Stated goal:
Pull out everything from the line with "pose: elev=68.9 azim=292.0" down to the line with "Dot at: (314, 174)", both of those lines included, and repeat those lines word for word. Leave the pictures out of your answer.

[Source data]
★ ★ ★ ★ ★

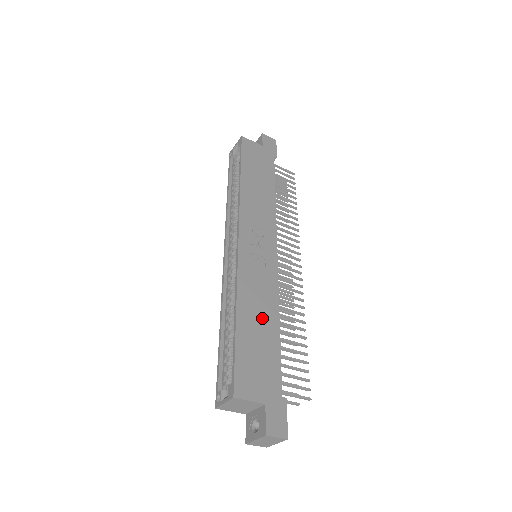
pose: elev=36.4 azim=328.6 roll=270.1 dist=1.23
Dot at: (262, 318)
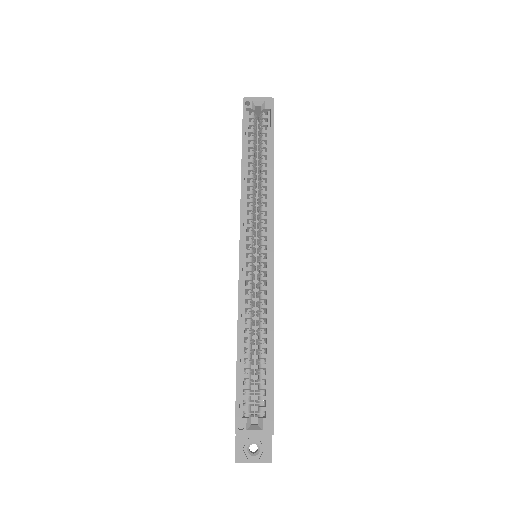
Dot at: occluded
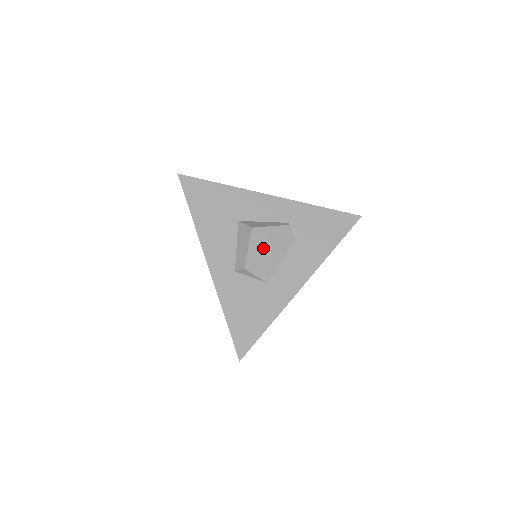
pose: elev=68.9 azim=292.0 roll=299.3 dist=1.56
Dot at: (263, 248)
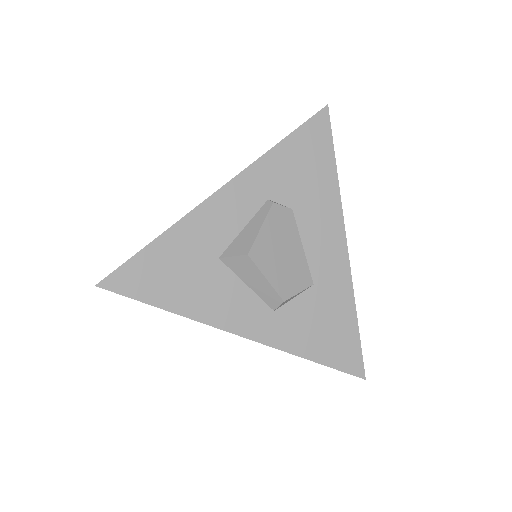
Dot at: (277, 259)
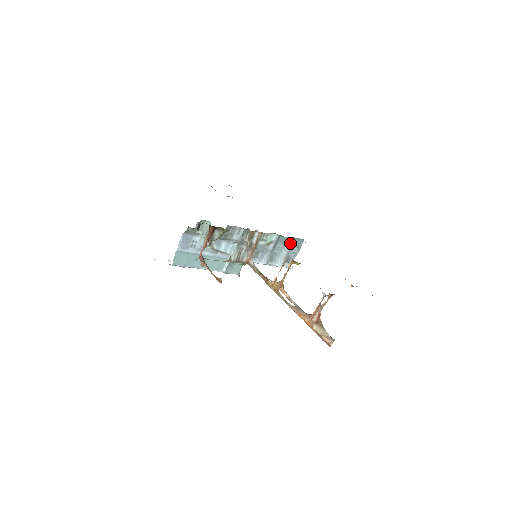
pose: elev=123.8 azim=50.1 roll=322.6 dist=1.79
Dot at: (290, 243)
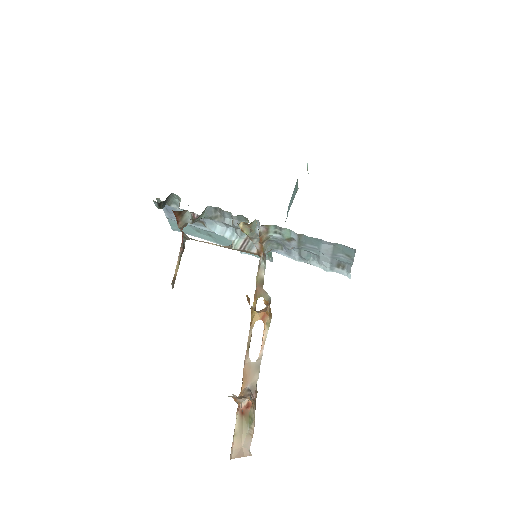
Dot at: (329, 247)
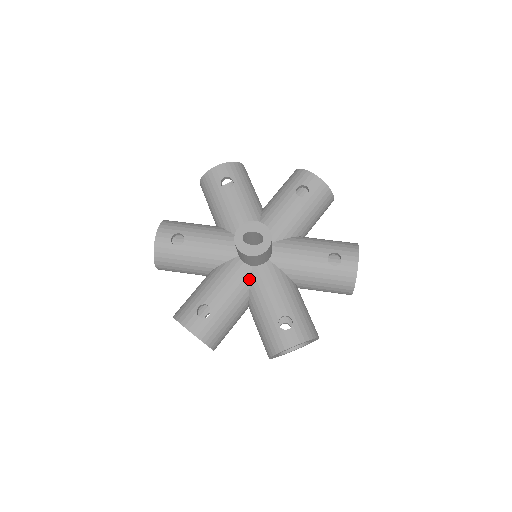
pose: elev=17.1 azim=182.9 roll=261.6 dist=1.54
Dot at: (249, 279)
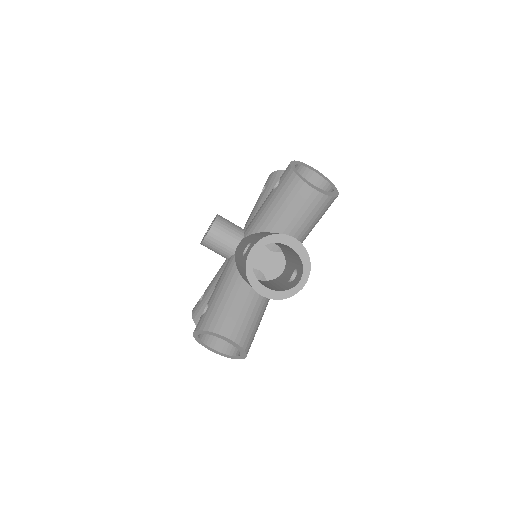
Dot at: (234, 263)
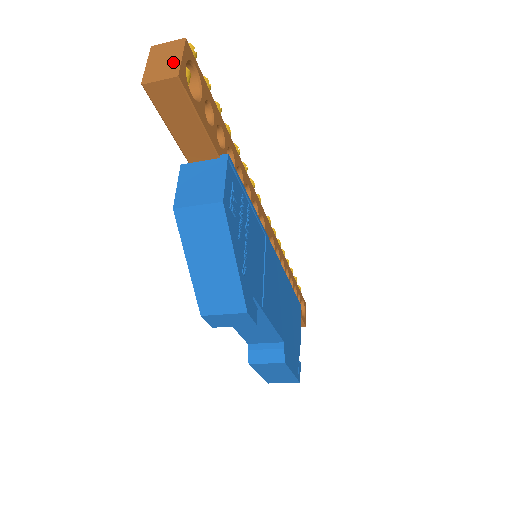
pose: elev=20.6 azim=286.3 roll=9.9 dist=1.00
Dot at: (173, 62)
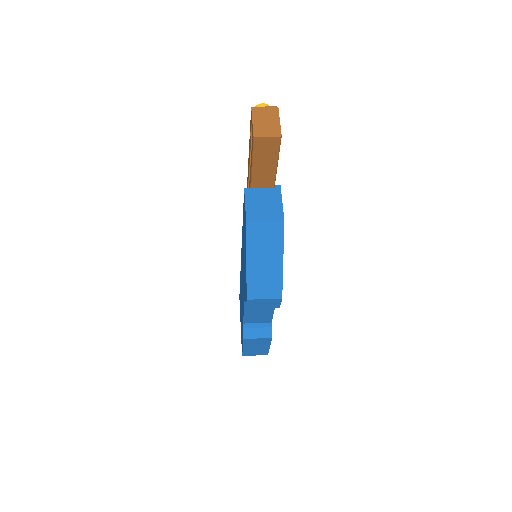
Dot at: (274, 124)
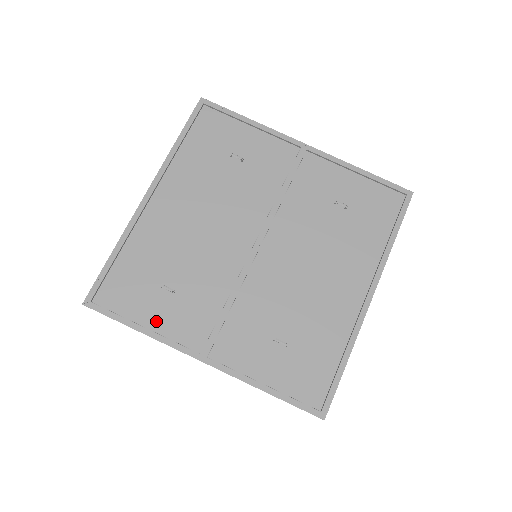
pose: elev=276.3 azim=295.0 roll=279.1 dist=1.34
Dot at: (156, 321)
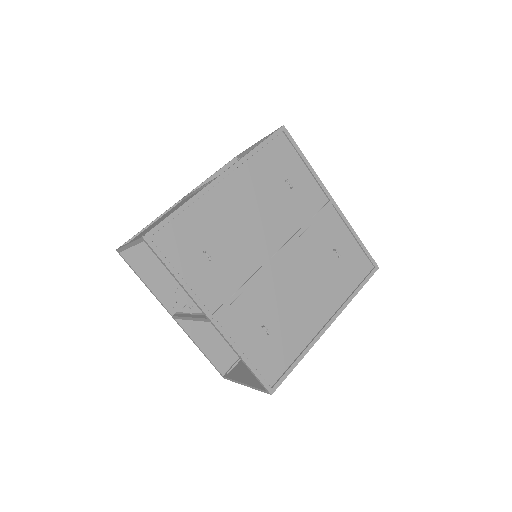
Dot at: (190, 276)
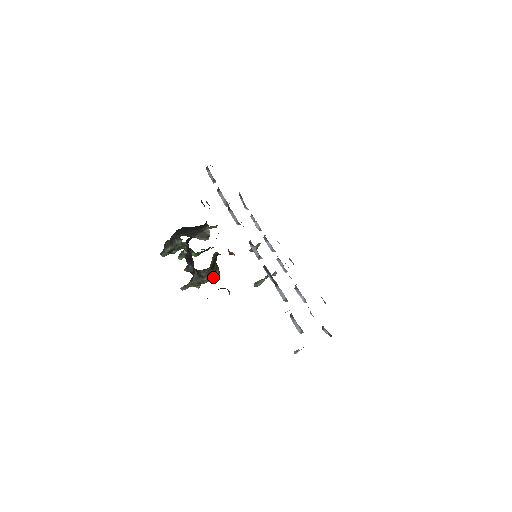
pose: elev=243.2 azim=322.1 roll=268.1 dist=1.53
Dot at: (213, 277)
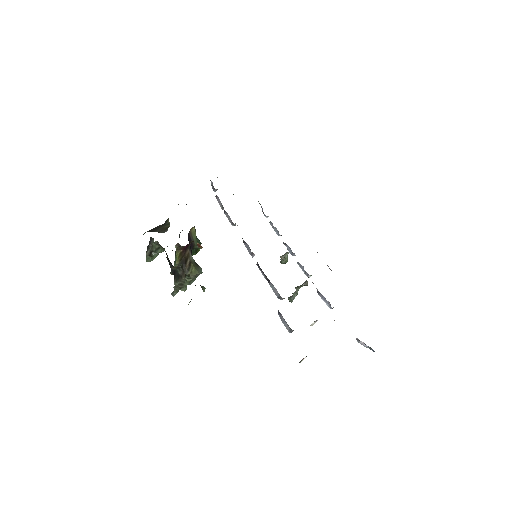
Dot at: (188, 274)
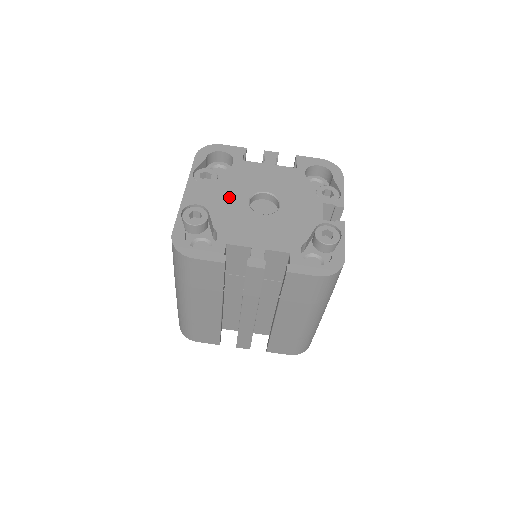
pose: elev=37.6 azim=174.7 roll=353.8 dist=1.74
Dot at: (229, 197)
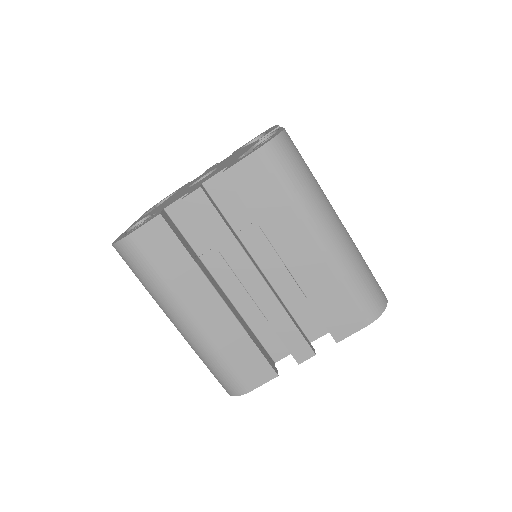
Dot at: (170, 199)
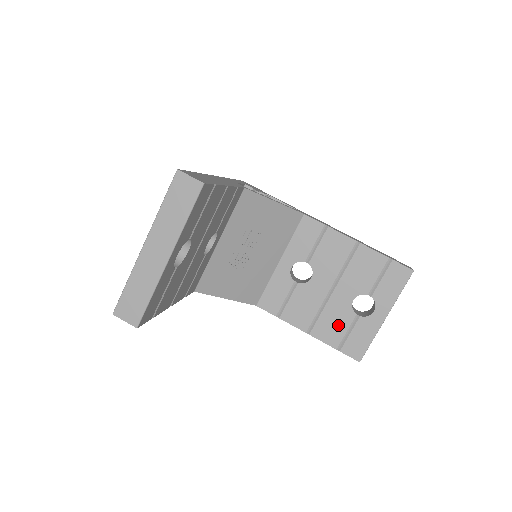
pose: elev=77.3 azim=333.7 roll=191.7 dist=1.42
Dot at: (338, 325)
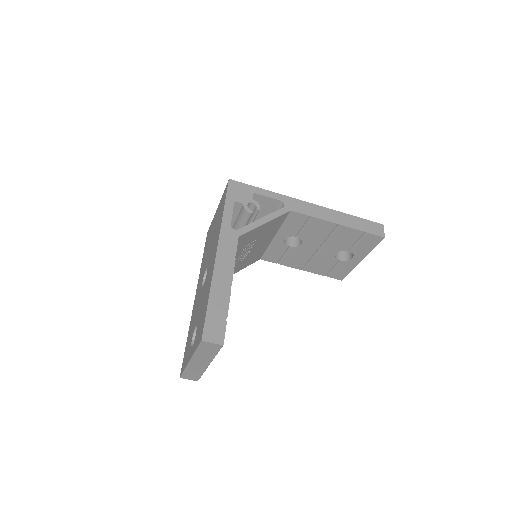
Dot at: (325, 266)
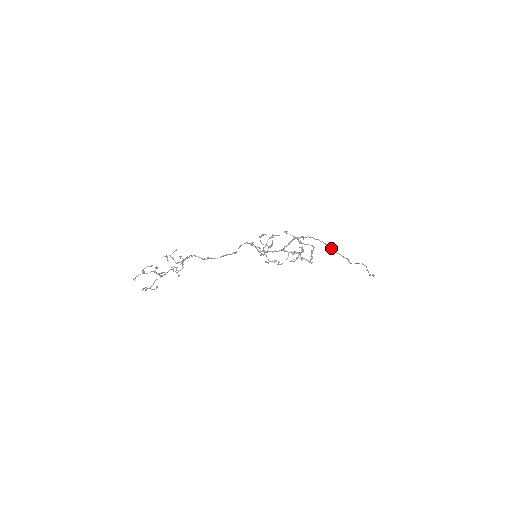
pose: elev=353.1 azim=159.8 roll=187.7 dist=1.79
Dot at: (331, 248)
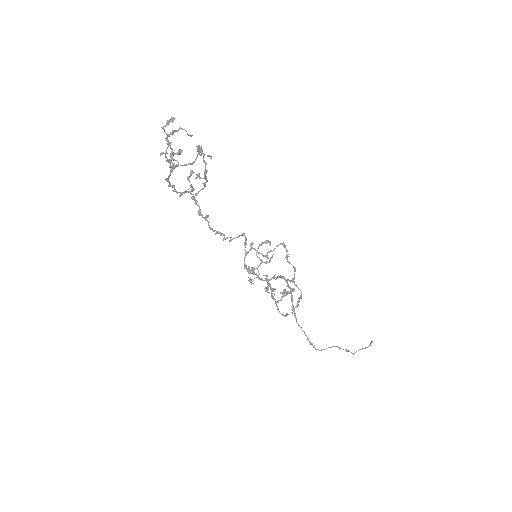
Dot at: occluded
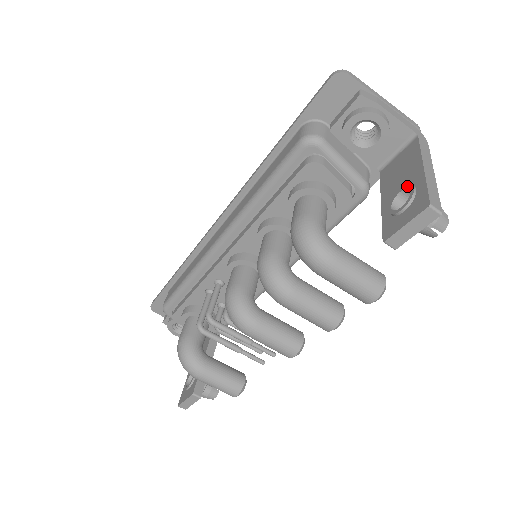
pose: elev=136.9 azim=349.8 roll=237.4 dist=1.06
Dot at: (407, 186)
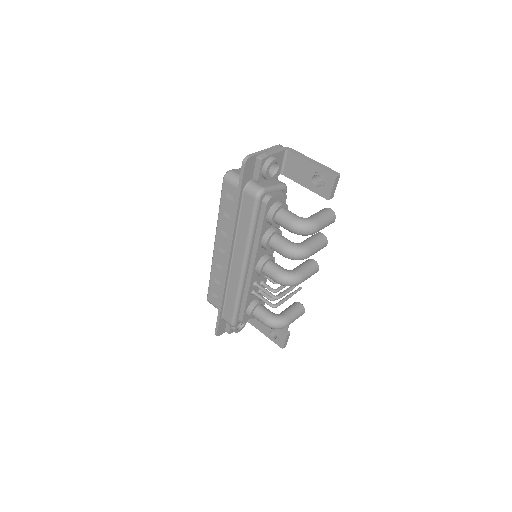
Dot at: (314, 174)
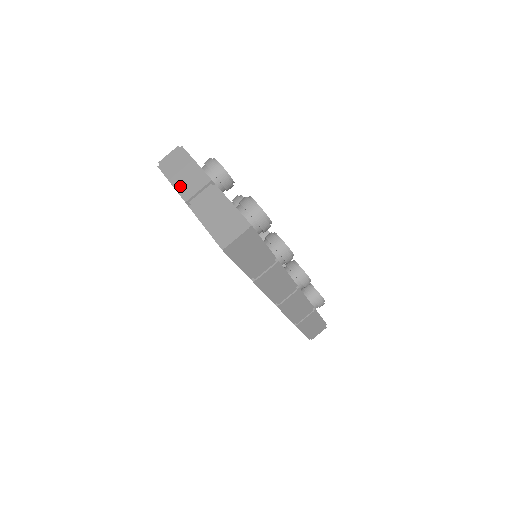
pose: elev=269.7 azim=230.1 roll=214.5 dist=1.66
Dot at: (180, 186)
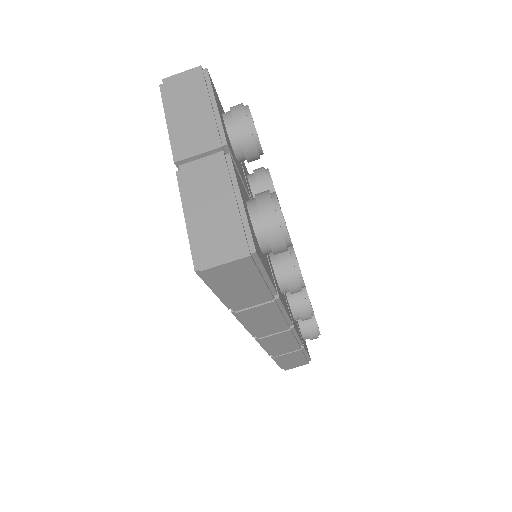
Dot at: (177, 132)
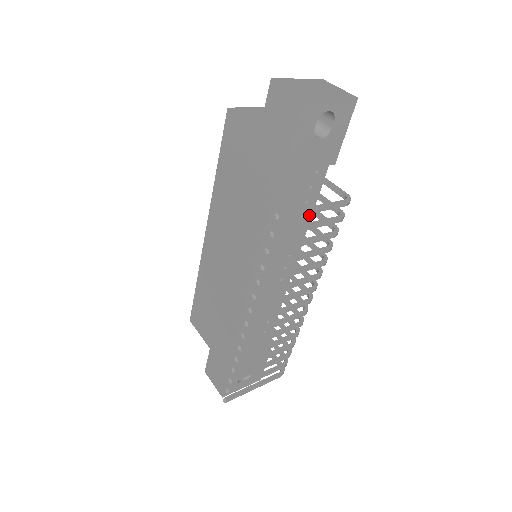
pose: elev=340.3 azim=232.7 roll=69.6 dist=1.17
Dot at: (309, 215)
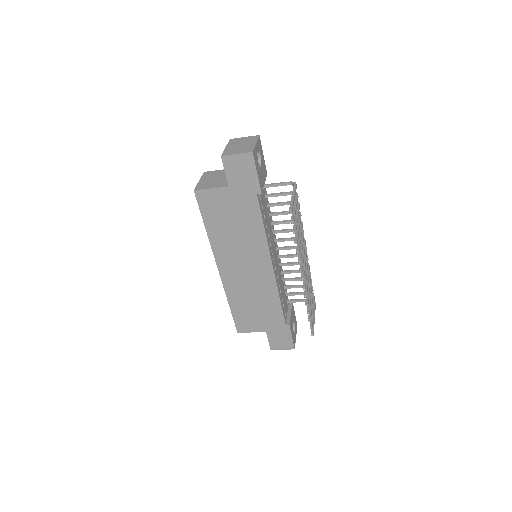
Dot at: (269, 210)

★ ★ ★ ★ ★

Finished exercise:
pose: elev=68.9 azim=292.0 roll=299.3 dist=1.56
Dot at: (263, 248)
Dot at: (277, 259)
pose: elev=123.8 azim=50.1 roll=322.6 dist=1.79
Dot at: (290, 243)
Dot at: (329, 247)
pose: elev=17.1 azim=182.9 roll=261.6 dist=1.54
Dot at: (249, 279)
Dot at: (234, 263)
pose: elev=20.6 azim=286.3 roll=9.9 dist=1.00
Dot at: (173, 62)
Dot at: (274, 124)
pose: elev=276.3 azim=295.0 roll=279.1 dist=1.34
Dot at: (156, 321)
Dot at: (190, 276)
pose: elev=243.2 azim=322.1 roll=268.1 dist=1.53
Dot at: (213, 277)
Dot at: (188, 274)
pose: elev=37.6 azim=174.7 roll=353.8 dist=1.74
Dot at: (229, 197)
Dot at: (170, 199)
pose: elev=77.3 azim=333.7 roll=191.7 dist=1.42
Dot at: (338, 325)
Dot at: (325, 266)
pose: elev=353.1 azim=159.8 roll=187.7 dist=1.79
Dot at: (331, 248)
Dot at: occluded
pose: elev=136.9 azim=349.8 roll=237.4 dist=1.06
Dot at: (407, 186)
Dot at: (314, 174)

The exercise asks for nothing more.